- Mr Nyoro is among politicians who accuse Dr Kibicho of being used to frustrate those in Jubilee supporting DP Ruto.
- The handshake Mr Kenyatta had with his former arch-rival has blurred the line between the opposition and the government.
The political truce between President Uhuru Kenyatta and ODM leader Raila Odinga in early 2018 continues to gift the country with ‘opposition’ from the unlikeliest of quarters.
With the clock fast ticking toward the next General Election, more voices from within the ruling Jubilee Party are becoming bolder to directly take on Mr Kenyatta and his regime in what signals both the setting in of lame-duck syndrome and realignments.
On Friday night, and following the incarceration of Gatundu South MP Moses Kuria at the Kilimani Police Station in Nairobi, Kandara MP Alice Wahome, in the company of her colleagues, in a brief address to reporters before they were violently dispersed by the police, declared that the country was sliding back to the dark repressive days of the Kanu regime.
“Unless we are careful, we are going back to the old days of a police state,” she said.
This and other sentiments from sections of the majority party are no ordinary developments, given Ms Wahome hails from President Kenyatta’s own Mt Kenya backyard.
In fact, someone who left the country before the 2017 General Election would be forgiven for assuming that these are members of ODM — the party at the heart of opposition politics for 15 years now.
“Kenya does not belong to a few monarchies.

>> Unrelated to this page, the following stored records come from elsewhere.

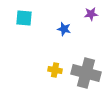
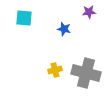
purple star: moved 2 px left, 2 px up
yellow cross: rotated 24 degrees counterclockwise
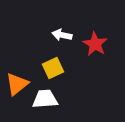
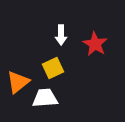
white arrow: moved 1 px left; rotated 102 degrees counterclockwise
orange triangle: moved 1 px right, 2 px up
white trapezoid: moved 1 px up
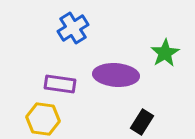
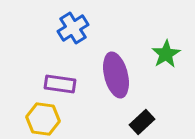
green star: moved 1 px right, 1 px down
purple ellipse: rotated 72 degrees clockwise
black rectangle: rotated 15 degrees clockwise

It belongs to all of us. The high and the lowly, dynasties and sons of nobodies,” Kiharu MP Ndindi Nyoro said in reference to the perceived isolation of Deputy President Willian Ruto by the deep state.
Mr Nyoro is among those who strongly feel that Mr Kenyatta appears to be going back on his promise to support his deputy for the top seat in the next polls.
“While heaping all the blame on Dr Karanja Kibicho, the Interior principal secretary, what Mr Nyoro and others in the Ruto group shy away from acknowledging is that however powerful he is, the PS is still a mere public servant who could hardly have the freedom to run his own political agenda.
If he is doing all that he is accused of, it would only be as a mere functionary serving the interests of a higher authority,” political commentator Macharia Gaitho notes.
Mr Nyoro is among politicians who accuse Dr Kibicho of being used to frustrate those in Jubilee supporting DP Ruto.
But analysts are quick to point out that while the handshake may have created a vacuum in the opposition, with a weak civil society following a brutal crackdown by Mr Kenyatta’s regime ahead of the 2017 polls not helping the matters, what most of the renegade Jubilee politicians are engaging in are acts of self-preservation.
“Of course with a dead civil society they have to come out and speak for themselves. And the imminent retirement of President Kenyatta is also a factor; they feel they may not need his endorsement in the next polls to secure seats and hence can challenge his authority.
However, this does not qualify them as the opposition. If they resigned from their positions to hold the government to account, I would take them seriously,” argues Tom Mboya, political science lecturer at Maseno University.
The don says even the media was not spared in the assault against civil liberties.
Senate Majority Leader Kipchumba Murkomen, a close ally of the DP, has been one of the most vocal whenever he disagrees with actions by their own government.